En ese contexto, permanece vigente el libro Reflexiones sobre la pena de muerte, mismo que se articula en torno a las ideas abolicionistas de Arthur Koestler y Albert Camus alrededor de esa polémica. Inglaterra y Francia, países a los que los escritores aluden respectivamente, se encuentran entre los que han defendido con mayor ahínco los derechos civiles, pero que curiosamente abrogaron la pena capital pasada la mitad del siglo XX.

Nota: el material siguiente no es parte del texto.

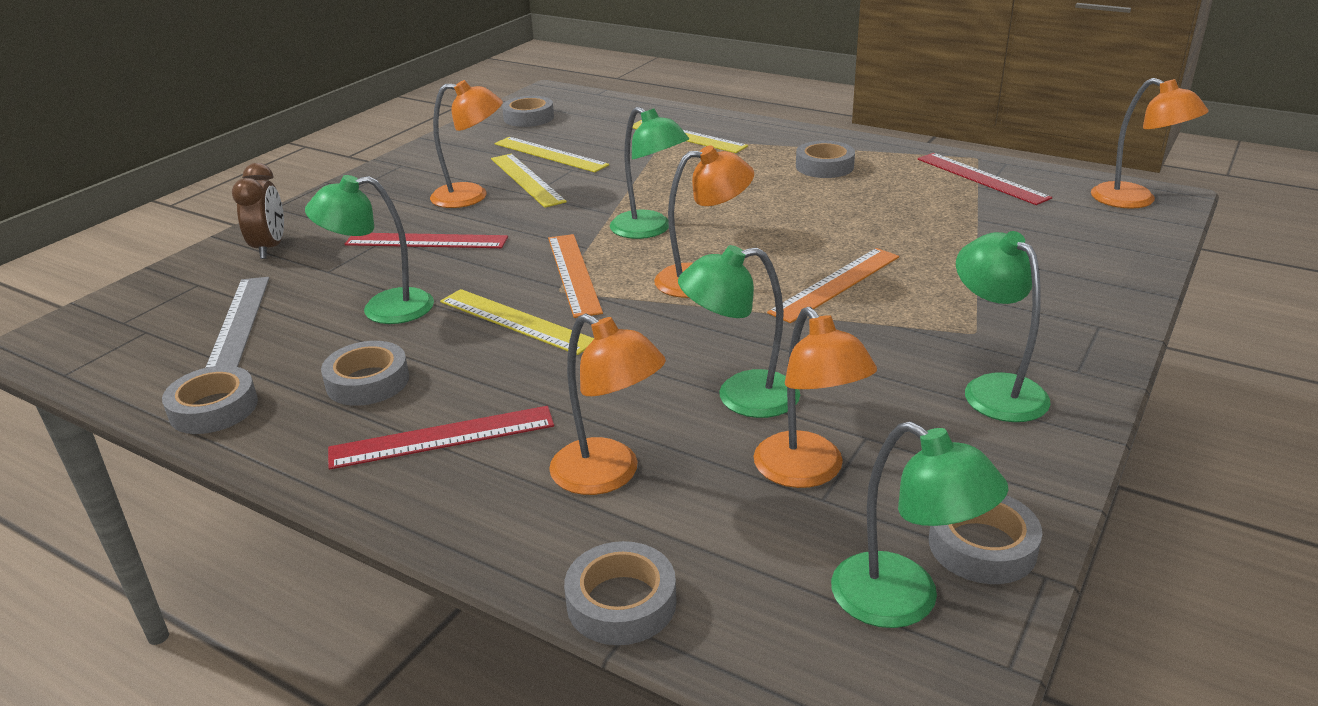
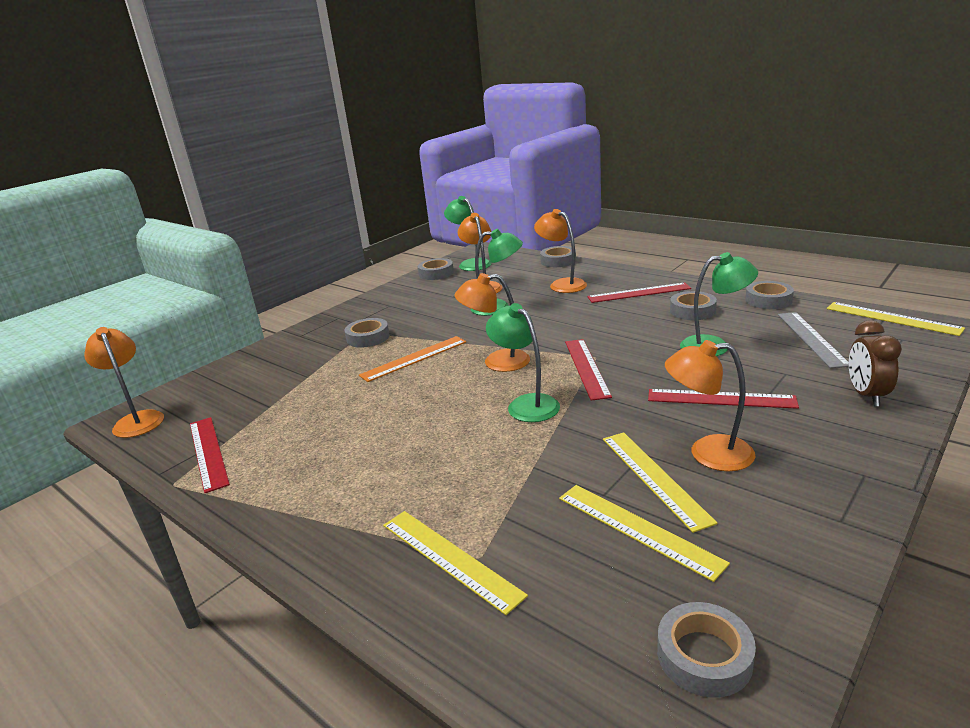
camera: 170 degrees left, 5 degrees down
yellow ruler [440,289,594,355] -> yellow ruler moved to [827,302,965,336]
orange ruler [548,234,603,318] -> red ruler [565,339,612,401]
grey tape [796,141,855,178] -> grey tape moved to [344,318,390,348]
green lamp [956,231,1051,422] -> none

La argumentación de Koestler parte del instrumento de ejecución que fue el más extendido en Inglaterra: la horca. Los ahorcamientos cumplieron con la función social de exhibir la condena como una advertencia para todos aquellos que pensaran en delinquir, pero también fueron motivo de curiosidad y hasta de algarabía para quienes los atestiguaban.

El verdugo era considerado el encargado de salvaguardar la paz y de vengar las afrentas sufridas por la sociedad por parte de los criminales, mientras que los jueces eran admirados por su severidad, llegando a ser reconocidos más que por su labor de impartición de justicia por la cantidad de condenados a muerte que acumulaban.

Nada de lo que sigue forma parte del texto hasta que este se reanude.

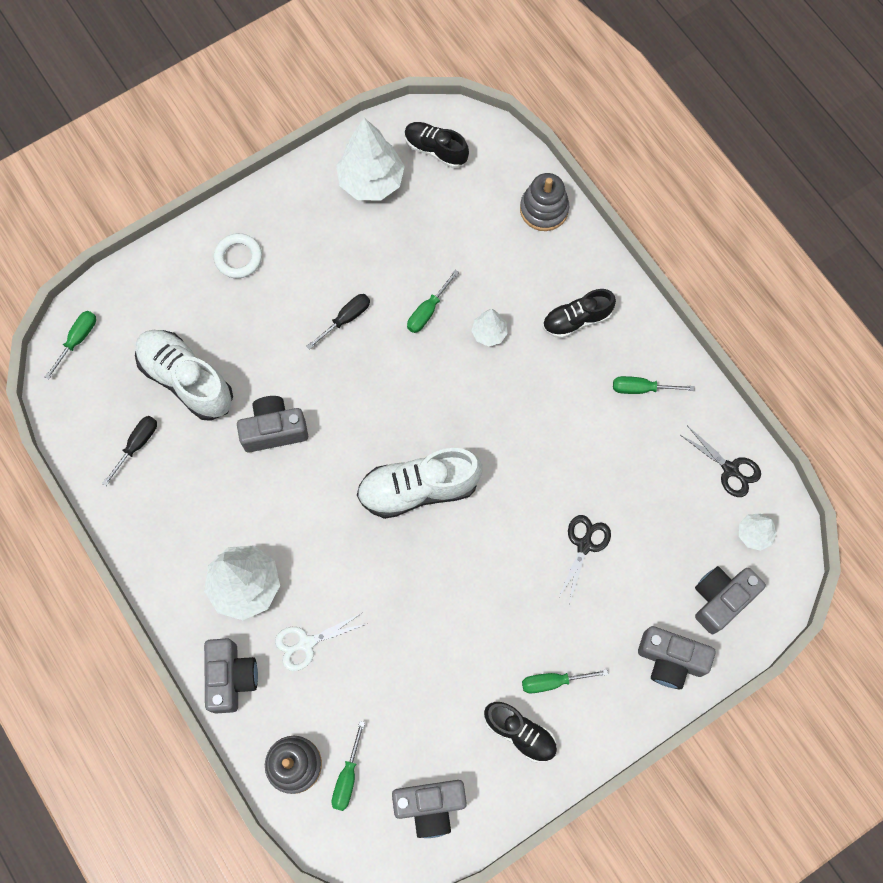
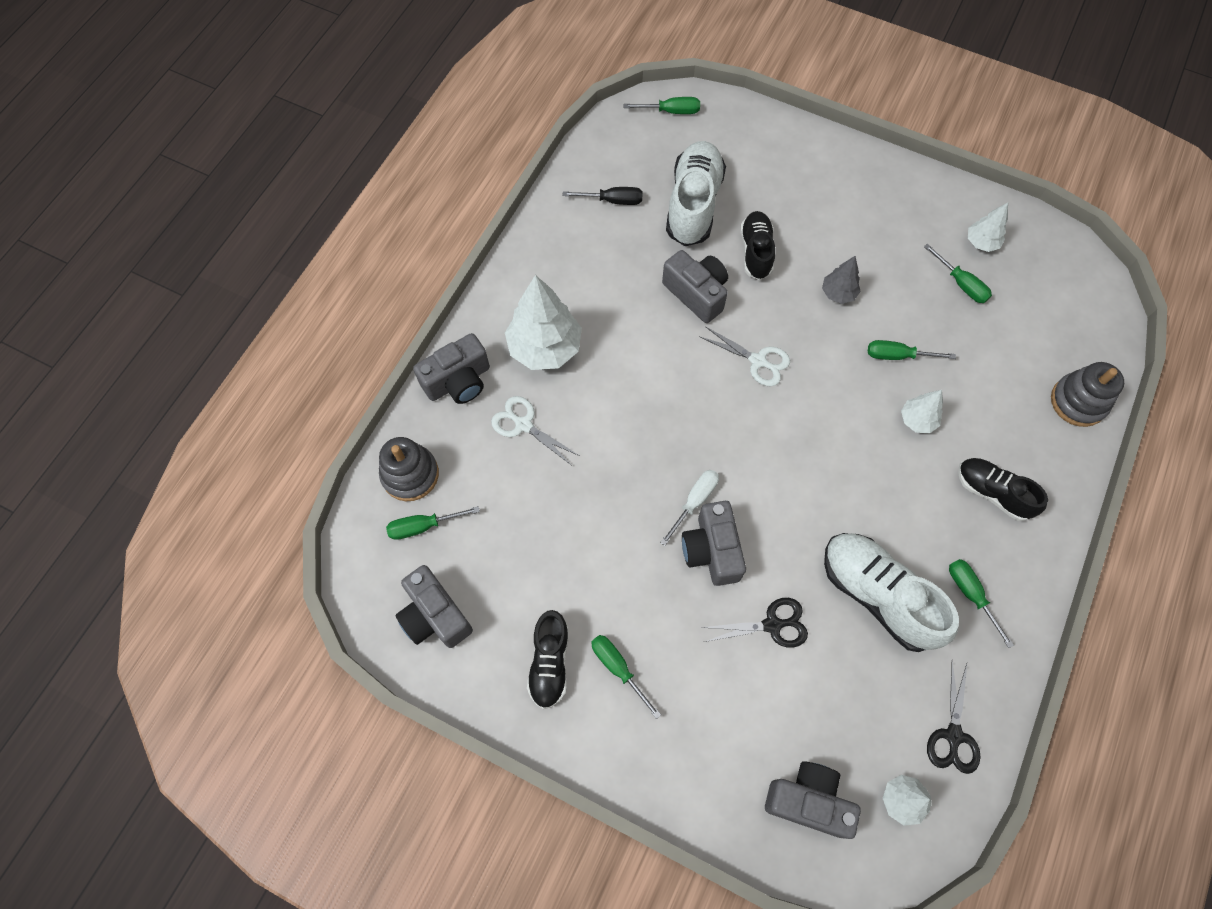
camera: 60 degrees right, 5 degrees down
white ring [214,233,262,278] -> none
black screwdriver [307,294,370,350] -> grey tree [822,256,861,304]
white tree [336,118,405,201] -> white tree [968,203,1008,252], size x0.51
white shoe [357,448,482,519] -> white shoe moved to [824,533,959,652]
black shoe [404,122,469,168] -> black shoe moved to [740,211,775,280]
grey camera [638,626,716,689] -> grey camera moved to [682,501,746,586]
none -> white screwdriver [660,470,719,546]
none -> white scissors [699,326,790,386]
none -> green screwdriver [924,244,992,303]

Koestler ironizó acerca del arraigo de la horca entre la población y aseguró que por buena parte de ella los abolicionistas eran concebidos como individuos desprovistos de sentido del humor, incapaces de entender esa especie de broma macabra llamada pena capital.

Las deliberaciones de Camus tienen como punto de partida la máquina más temida por los “enemigos” de la revolución francesa: la guillotina. Si bien la decapitación era un castigo exclusivo para los aristócratas, entre las metas de la lucha revolucionaria estuvo la de eliminar la tortura y democratizar un formato de ejecución eficaz y que no implicara sufrimiento excesivo para su implementación.

Desde el punto de vista de Camus, la pretendida ejemplaridad de la sanción es un artificio de la hipocresía social, pues un asesino que esté convencido de consumar su crimen no habría desistido de hacerlo ni aun conociendo las consecuencias jurídicas que enfrentaría.

La pregunta por la pertinencia de incrementar la gravedad de las condenas sigue abierta. Si consideramos que la sociabilidad descansa en la naturaleza humana y no en la deriva del utilitarismo, enfrentamos la obligación de crear mecanismos para alcanzar la virtud social más importante, la justicia. Pero la inclinación a la justicia no basta para dar forma a una comunidad y restablecer la confianza entre el Estado y la ciudadanía, también se necesitan normas precisas, bien redactadas y eficaces.

La delincuencia ha alcanzado un grado tal de desarrollo y de autonomía que sorprende que nuestras autoridades reaccionen a ello con perplejidad. Si el gobierno no es capaz de controlar las consecuencias morales ni jurídicas de lo que su sistema penitenciario reproduce, estaremos cada día más cerca de caer en el vacío, en el estado de excepción, en la sed de sangre que fundamenta la venganza.